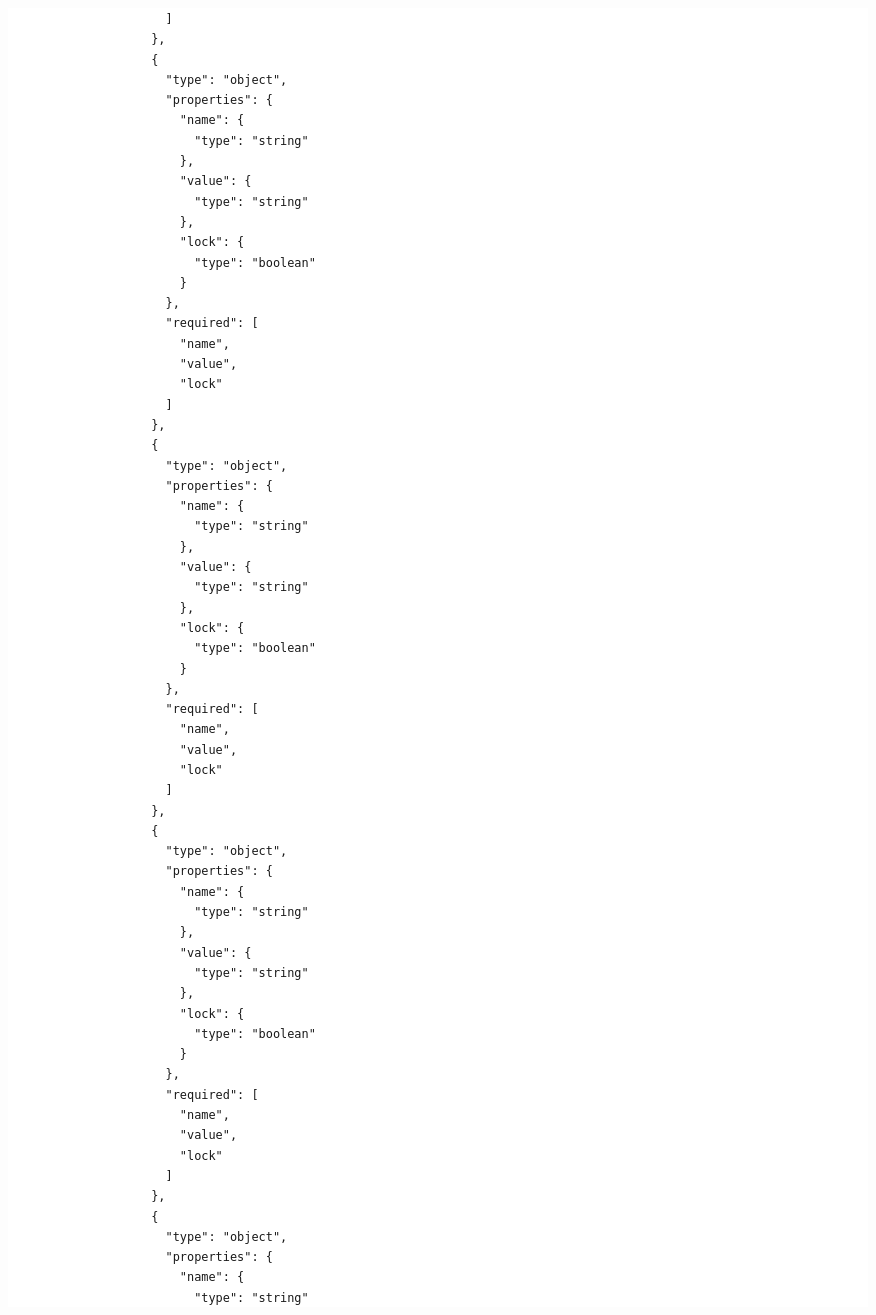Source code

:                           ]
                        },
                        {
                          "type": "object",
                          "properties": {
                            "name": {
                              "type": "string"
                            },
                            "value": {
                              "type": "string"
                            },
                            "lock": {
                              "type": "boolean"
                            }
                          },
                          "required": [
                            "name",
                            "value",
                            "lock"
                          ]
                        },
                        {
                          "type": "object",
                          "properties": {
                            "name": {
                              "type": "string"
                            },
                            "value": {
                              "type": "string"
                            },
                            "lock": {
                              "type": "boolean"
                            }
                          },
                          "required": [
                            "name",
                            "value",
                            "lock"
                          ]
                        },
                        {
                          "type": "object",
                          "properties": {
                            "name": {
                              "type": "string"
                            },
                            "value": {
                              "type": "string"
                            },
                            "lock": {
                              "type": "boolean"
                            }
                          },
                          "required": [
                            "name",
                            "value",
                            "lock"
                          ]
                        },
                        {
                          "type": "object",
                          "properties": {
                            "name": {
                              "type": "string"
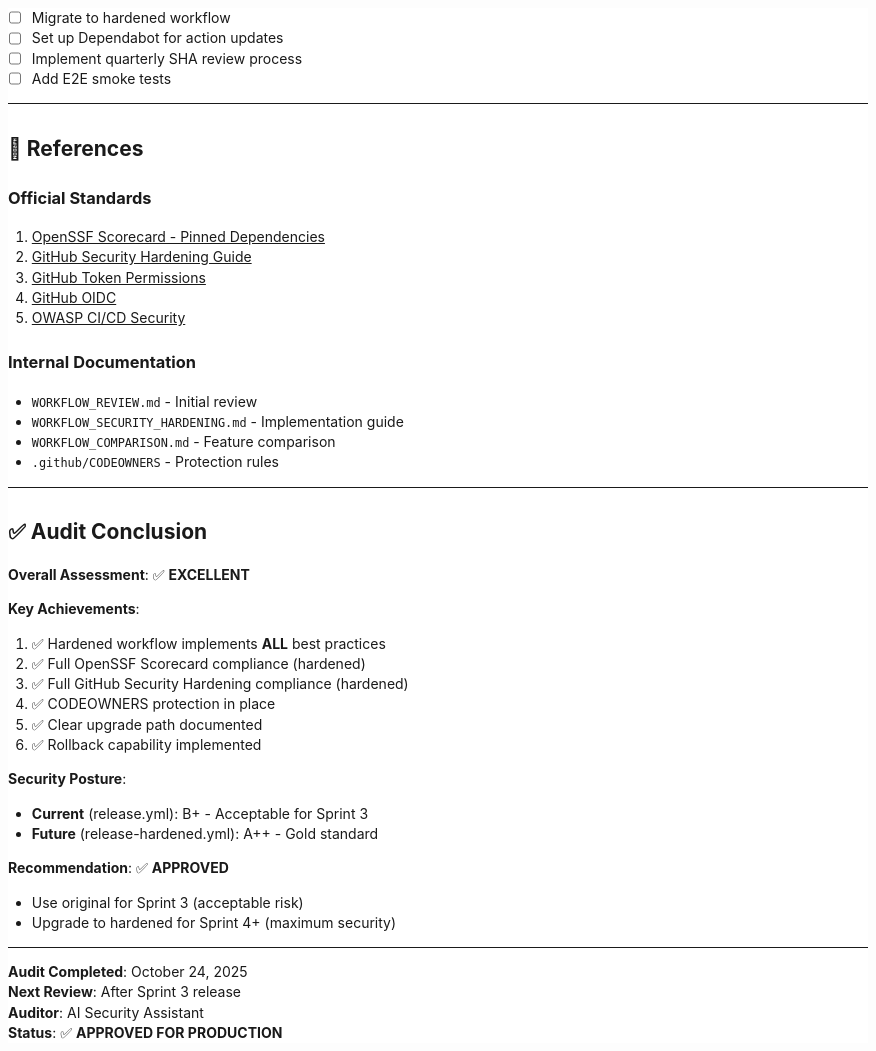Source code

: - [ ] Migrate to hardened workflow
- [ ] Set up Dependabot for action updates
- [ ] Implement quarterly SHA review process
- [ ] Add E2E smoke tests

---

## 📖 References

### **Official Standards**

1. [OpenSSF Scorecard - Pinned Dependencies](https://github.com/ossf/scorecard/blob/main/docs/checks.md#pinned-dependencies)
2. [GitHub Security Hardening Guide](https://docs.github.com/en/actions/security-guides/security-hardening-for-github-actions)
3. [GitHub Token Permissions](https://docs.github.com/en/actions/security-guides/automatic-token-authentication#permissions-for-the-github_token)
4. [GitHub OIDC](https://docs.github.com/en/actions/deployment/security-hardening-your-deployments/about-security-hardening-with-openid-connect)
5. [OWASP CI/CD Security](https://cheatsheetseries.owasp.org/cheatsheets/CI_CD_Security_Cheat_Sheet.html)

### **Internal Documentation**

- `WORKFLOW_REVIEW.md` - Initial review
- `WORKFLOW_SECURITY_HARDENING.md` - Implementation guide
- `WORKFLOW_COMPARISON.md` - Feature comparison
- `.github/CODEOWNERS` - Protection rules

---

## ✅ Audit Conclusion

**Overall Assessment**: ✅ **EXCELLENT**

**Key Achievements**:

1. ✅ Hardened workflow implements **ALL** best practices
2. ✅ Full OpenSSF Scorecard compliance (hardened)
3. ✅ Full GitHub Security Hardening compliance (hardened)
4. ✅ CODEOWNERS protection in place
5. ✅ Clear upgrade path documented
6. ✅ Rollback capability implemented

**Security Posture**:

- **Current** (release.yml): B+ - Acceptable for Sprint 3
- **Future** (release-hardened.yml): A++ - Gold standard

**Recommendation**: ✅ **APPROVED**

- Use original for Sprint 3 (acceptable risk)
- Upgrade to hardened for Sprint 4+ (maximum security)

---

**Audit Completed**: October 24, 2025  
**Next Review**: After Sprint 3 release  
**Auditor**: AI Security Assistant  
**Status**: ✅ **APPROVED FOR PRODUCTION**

### WHAT IS EXPECTED
Copy every line in the entries above that contains the word "Sprint".

### ANSWER TO THIS EXERCISE
- **Current** (release.yml): B+ - Acceptable for Sprint 3
- Use original for Sprint 3 (acceptable risk)
- Upgrade to hardened for Sprint 4+ (maximum security)
**Next Review**: After Sprint 3 release  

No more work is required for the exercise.